- _Exercise details_: In the items that follow, relabel every "common name" as "vernacular name" and write out all the lines again with nothing else changed.

- _Exercise material_:
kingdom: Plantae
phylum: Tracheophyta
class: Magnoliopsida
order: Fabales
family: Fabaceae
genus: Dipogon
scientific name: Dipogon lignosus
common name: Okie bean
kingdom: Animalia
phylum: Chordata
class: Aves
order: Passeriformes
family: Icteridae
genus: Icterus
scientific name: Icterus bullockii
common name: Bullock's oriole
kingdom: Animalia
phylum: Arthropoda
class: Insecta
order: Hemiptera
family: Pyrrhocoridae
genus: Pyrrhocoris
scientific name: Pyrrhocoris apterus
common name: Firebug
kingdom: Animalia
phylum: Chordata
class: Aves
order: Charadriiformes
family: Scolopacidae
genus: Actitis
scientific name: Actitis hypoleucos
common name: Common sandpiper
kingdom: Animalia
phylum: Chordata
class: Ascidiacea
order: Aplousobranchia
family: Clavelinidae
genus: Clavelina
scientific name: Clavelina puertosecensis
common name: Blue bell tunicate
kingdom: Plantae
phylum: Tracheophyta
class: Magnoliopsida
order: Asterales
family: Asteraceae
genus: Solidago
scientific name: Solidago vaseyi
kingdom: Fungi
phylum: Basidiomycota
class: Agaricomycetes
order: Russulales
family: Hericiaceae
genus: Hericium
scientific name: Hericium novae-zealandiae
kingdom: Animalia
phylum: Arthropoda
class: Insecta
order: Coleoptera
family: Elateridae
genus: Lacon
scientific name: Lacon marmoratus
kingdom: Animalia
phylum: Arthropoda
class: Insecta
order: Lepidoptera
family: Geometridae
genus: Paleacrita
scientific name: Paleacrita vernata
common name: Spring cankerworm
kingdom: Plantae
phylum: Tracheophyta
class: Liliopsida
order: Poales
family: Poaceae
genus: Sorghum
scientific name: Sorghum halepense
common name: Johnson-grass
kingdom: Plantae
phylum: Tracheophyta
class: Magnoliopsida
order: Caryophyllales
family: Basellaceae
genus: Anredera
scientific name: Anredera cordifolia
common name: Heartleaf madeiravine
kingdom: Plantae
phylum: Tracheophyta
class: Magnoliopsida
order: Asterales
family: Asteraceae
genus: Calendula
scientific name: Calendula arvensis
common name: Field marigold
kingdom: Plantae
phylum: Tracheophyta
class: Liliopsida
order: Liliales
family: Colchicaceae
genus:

- _Task solution_:
kingdom: Plantae
phylum: Tracheophyta
class: Magnoliopsida
order: Fabales
family: Fabaceae
genus: Dipogon
scientific name: Dipogon lignosus
vernacular name: Okie bean
kingdom: Animalia
phylum: Chordata
class: Aves
order: Passeriformes
family: Icteridae
genus: Icterus
scientific name: Icterus bullockii
vernacular name: Bullock's oriole
kingdom: Animalia
phylum: Arthropoda
class: Insecta
order: Hemiptera
family: Pyrrhocoridae
genus: Pyrrhocoris
scientific name: Pyrrhocoris apterus
vernacular name: Firebug
kingdom: Animalia
phylum: Chordata
class: Aves
order: Charadriiformes
family: Scolopacidae
genus: Actitis
scientific name: Actitis hypoleucos
vernacular name: Common sandpiper
kingdom: Animalia
phylum: Chordata
class: Ascidiacea
order: Aplousobranchia
family: Clavelinidae
genus: Clavelina
scientific name: Clavelina puertosecensis
vernacular name: Blue bell tunicate
kingdom: Plantae
phylum: Tracheophyta
class: Magnoliopsida
order: Asterales
family: Asteraceae
genus: Solidago
scientific name: Solidago vaseyi
kingdom: Fungi
phylum: Basidiomycota
class: Agaricomycetes
order: Russulales
family: Hericiaceae
genus: Hericium
scientific name: Hericium novae-zealandiae
kingdom: Animalia
phylum: Arthropoda
class: Insecta
order: Coleoptera
family: Elateridae
genus: Lacon
scientific name: Lacon marmoratus
kingdom: Animalia
phylum: Arthropoda
class: Insecta
order: Lepidoptera
family: Geometridae
genus: Paleacrita
scientific name: Paleacrita vernata
vernacular name: Spring cankerworm
kingdom: Plantae
phylum: Tracheophyta
class: Liliopsida
order: Poales
family: Poaceae
genus: Sorghum
scientific name: Sorghum halepense
vernacular name: Johnson-grass
kingdom: Plantae
phylum: Tracheophyta
class: Magnoliopsida
order: Caryophyllales
family: Basellaceae
genus: Anredera
scientific name: Anredera cordifolia
vernacular name: Heartleaf madeiravine
kingdom: Plantae
phylum: Tracheophyta
class: Magnoliopsida
order: Asterales
family: Asteraceae
genus: Calendula
scientific name: Calendula arvensis
vernacular name: Field marigold
kingdom: Plantae
phylum: Tracheophyta
class: Liliopsida
order: Liliales
family: Colchicaceae
genus:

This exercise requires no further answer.